Scientific studies suggest levamisole might give cocaine a more intense high, possibly by increasing levels of dopamine, the brain's "feel-good" neurotransmitters. Drug Enforcement Administration documents reviewed by the Associated Press indicate that 30 percent of all U.S. cocaine seizures are tainted with the drug. Health officials told the AP that most physicians know virtually nothing about its risks.

"I would think it would be fair to say the vast majority of doctors in the United States have no idea this is going on," said Eric Lavonas, assistant director of the Rocky Mountain Poison and Drug Center in Denver, where as much as half of the cocaine is believed to contain levamisole. "You can't diagnose a disease you've never heard of."

Authorities believe cocaine manufacturers are adding the levamisole in Colombia, before the cocaine is smuggled into the US and Canada to be sold as white powder or crack. Economic pressures may play a role. Decreased supply in the US has raised cocaine prices and lowered street-level purity. Cocaine traffickers may believe levamisole adds an extra boost to an otherwise weakened product.

Levamisole started showing up frequently in cocaine from Colombia in January 2008. By late last year, the DEA concluded that the spiked cocaine was in wide circulation. At the same time, hospitals around the country began noticing more cocaine users coming in with agranulocytosis, an illness that suppresses white blood cells necessary to fight off infections.

In Spokane, Washington, a woman in her mid-40s who tested positive for cocaine went to the hospital with rashes and other maladies. She eventually died, and the doctor who investigated suspected she had used cocaine laced with levamisole. Doctors suspect levamisole in at least three other illnesses in the Spokane area.

Other suspected levamisole deaths occurred in New Mexico and in Alberta, Canada. Many other people have become gravely ill, including about a dozen patients in Denver and 10 more in Seattle. At least one patient in each city required intensive care or extensive surgery.
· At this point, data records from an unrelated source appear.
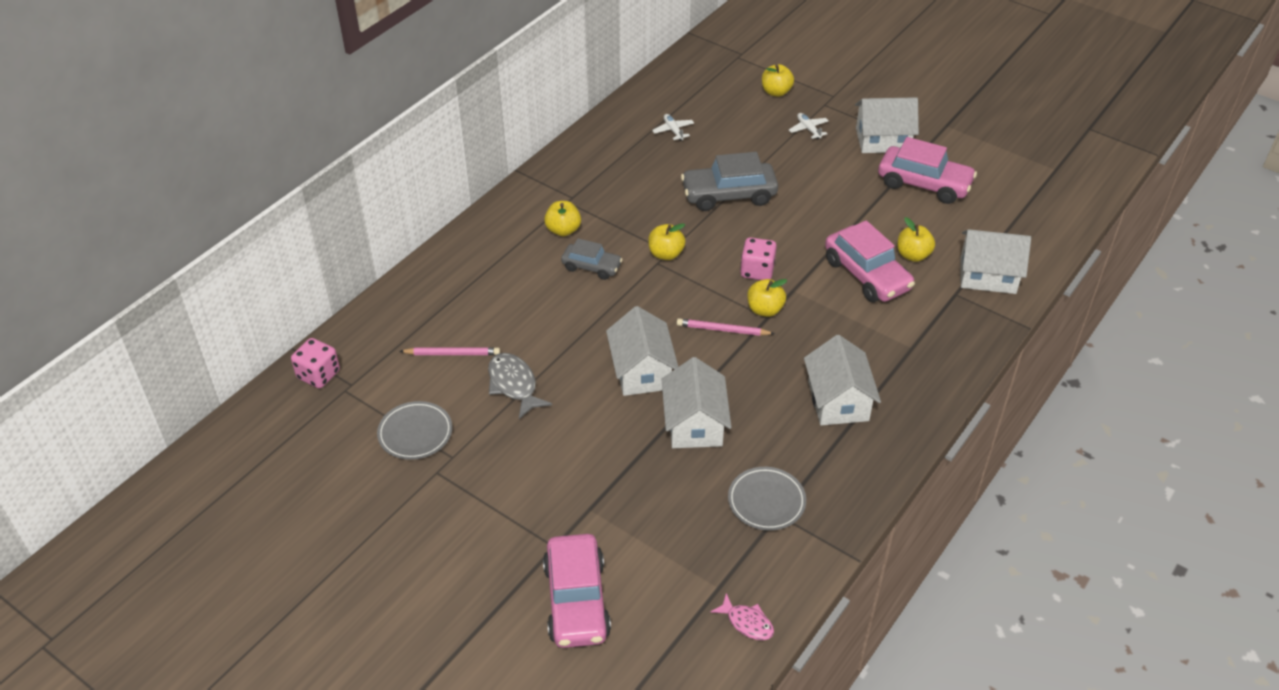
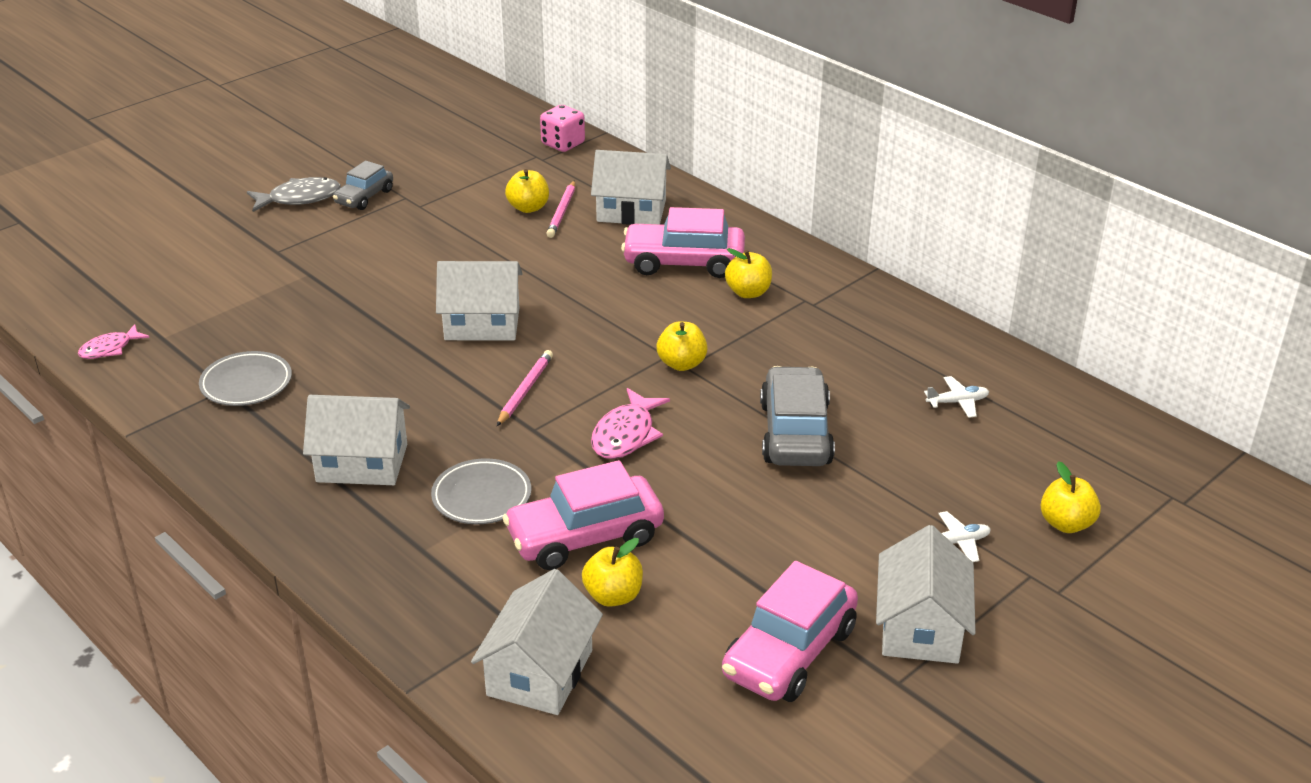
camera: 100 degrees right, 10 degrees down
grey plate [377,401,452,460] -> grey plate moved to [431,458,531,524]
grey fish [488,353,552,419] -> grey fish moved to [247,177,341,212]
pink car [543,534,611,648] -> pink car moved to [621,207,745,278]
grey car [561,238,623,280] -> grey car moved to [333,161,393,210]
white house [661,357,732,448] -> white house moved to [591,150,671,225]
pink dice [740,237,777,280] -> pink fish [591,388,670,459]
yellow apple [747,279,787,317] -> yellow apple moved to [505,169,549,213]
The tainted cocaine has received only limited attention in the U.S., though federal authorities are monitoring its use, said Paul Knierim, a DEA spokesman in Washington."I think the message is the same: Don't use cocaine, it's a dangerous drug," Knierim said.
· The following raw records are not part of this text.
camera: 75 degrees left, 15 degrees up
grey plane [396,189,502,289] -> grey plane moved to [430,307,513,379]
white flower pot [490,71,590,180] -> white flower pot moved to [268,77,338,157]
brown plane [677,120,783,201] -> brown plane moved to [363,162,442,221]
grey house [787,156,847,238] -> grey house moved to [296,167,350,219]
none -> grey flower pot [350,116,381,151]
Doctors and hospitals remain largely unaware of the cocaine additive. A spokesman for the New Mexico health department said his office plans to write a piece for the CDC’s newsletter in September.

LeGatt said doctors should consider levamisole exposure in cases where otherwise healthy adults or newborn babies come down with infections because of low white blood cell counts. But the levamisole only appears in urine for a few days after exposure, meaning tests should be done as soon as possible.

"When they ask their patients, they're probably going to deny that they use cocaine," he said. "But I think it's important for physicians to persevere to try and elucidate whether or not it is the cause."

In Denver, after word spread about levamisole in cocaine, one man who fell ill asked a doctor if the "animal drug" could have been making him sick. Health officials including Lavonas say the public needs to be warned about the dangers.

"It's not like you can put it on the bottle," he said.